New Jack City

Today’s quick review: New Jack City. As a cocaine epidemic sweeps New York, Nino Brown (Wesley Snipes) takes his drug empire to new heights, setting up shop in a fortified apartment complex and letting his brother Gee Money (Allen Payne) run the operation. But Nino faces his first real threat when Scotty Appleton (Ice-T) and Nick Peretti (Judd Nelson), a pair of unruly cops, recruit a drug addict (Chris Rock) to infiltrate his operation.

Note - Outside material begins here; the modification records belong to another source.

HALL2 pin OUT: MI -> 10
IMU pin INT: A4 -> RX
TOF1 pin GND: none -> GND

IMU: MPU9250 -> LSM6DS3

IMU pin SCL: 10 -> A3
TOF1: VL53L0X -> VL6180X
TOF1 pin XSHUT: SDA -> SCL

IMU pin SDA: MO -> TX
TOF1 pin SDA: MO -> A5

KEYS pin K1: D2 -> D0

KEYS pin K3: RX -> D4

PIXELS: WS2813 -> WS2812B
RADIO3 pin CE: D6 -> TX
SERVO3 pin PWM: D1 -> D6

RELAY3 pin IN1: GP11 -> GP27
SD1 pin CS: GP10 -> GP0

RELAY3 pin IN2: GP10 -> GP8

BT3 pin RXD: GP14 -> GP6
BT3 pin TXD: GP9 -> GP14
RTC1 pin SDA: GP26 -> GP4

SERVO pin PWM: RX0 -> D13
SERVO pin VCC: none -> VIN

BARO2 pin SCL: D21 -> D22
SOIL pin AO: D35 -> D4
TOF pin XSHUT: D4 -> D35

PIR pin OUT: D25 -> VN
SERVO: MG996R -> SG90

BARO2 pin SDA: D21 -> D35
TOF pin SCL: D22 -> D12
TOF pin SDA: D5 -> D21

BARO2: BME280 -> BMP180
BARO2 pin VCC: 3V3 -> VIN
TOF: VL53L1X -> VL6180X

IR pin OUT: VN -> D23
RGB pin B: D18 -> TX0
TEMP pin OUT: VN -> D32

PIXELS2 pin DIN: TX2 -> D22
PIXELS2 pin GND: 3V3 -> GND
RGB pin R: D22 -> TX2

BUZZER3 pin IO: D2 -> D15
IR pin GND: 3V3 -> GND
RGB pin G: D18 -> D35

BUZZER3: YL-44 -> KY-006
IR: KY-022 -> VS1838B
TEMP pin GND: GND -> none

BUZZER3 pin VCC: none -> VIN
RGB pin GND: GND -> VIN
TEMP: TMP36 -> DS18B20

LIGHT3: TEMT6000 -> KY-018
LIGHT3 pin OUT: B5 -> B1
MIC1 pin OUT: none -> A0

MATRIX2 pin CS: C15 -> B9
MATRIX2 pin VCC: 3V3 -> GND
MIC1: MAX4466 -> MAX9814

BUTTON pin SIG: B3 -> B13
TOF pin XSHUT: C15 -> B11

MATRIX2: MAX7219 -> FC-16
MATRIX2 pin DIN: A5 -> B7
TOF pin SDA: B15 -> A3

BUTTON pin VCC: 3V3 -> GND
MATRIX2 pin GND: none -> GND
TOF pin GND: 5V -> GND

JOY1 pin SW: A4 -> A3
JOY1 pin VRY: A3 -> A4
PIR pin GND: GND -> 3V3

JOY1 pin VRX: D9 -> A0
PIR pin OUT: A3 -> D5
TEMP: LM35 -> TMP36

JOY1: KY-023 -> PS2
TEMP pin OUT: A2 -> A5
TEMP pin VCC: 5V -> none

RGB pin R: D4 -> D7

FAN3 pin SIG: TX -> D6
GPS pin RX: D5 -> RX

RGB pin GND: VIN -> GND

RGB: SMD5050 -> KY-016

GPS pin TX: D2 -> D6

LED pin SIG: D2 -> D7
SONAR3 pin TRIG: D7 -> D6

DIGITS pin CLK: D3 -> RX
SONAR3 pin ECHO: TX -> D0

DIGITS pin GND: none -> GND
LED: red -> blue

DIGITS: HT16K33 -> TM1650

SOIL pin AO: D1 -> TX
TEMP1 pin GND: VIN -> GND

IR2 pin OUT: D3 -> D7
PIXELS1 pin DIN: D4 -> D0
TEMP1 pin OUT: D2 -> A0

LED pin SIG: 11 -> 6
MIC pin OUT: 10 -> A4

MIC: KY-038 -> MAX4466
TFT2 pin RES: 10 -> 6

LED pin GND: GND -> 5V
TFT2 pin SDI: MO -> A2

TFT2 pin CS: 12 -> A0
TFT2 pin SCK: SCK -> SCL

New Jack City is a crime drama about a cocaine kingpin and the undercover narcotics officers determined to take him down. Wesley Snipes stars as Nino Brown, a criminal whose brains and ruthlessness have taken him to the top of New York’s underworld. New Jack City follows Nino as he makes a series of dangerous gambits to expand his empire, as well as the police as they take chances of their own.

New Jack City’s greatest asset is Nino himself. Wesley Snipes is a perfect fit for the part, bringing just the right mixture of cunning, violence, and hubris. No matter how often the movie tries to put Scotty in the driver’s seat, New Jack City is Nino’s story. He has the same dark appeal as other criminal protagonists, and the numerous failed attempts to bring him down only make the character work better.

Unfortunately, the police do not fare as well. Scotty and Nick are thin characters, ineffectual cops who spend their time arguing and lecturing each other about drugs. They show glimmers of humanity here and there, such as Scotty’s earnest attempt to rehabilitate his informant. But as a rule, they are placeholders who are there to drive the plot, rather than well-developed foils to Nino’s egomania.

Even though it fumbles with its heroes, New Jack City does well overall. Its explicit content, drug use, and violence place it on the mature end of the genre, but anyone looking for a gritty rise-to-power crime drama would do well to give it a shot. Just do not expect the depth or nuance of the best films in the genre.

For another crime drama about a criminal empire, try American Gangster, Scarface, or King of New York. For an even more violent action movie about a police raid on a drug kingpin’s stronghold, try The Raid or Dredd. For a more intricate crime drama about an undercover cop, try The Departed. For another look at the drug trade, try Blow or Traffic.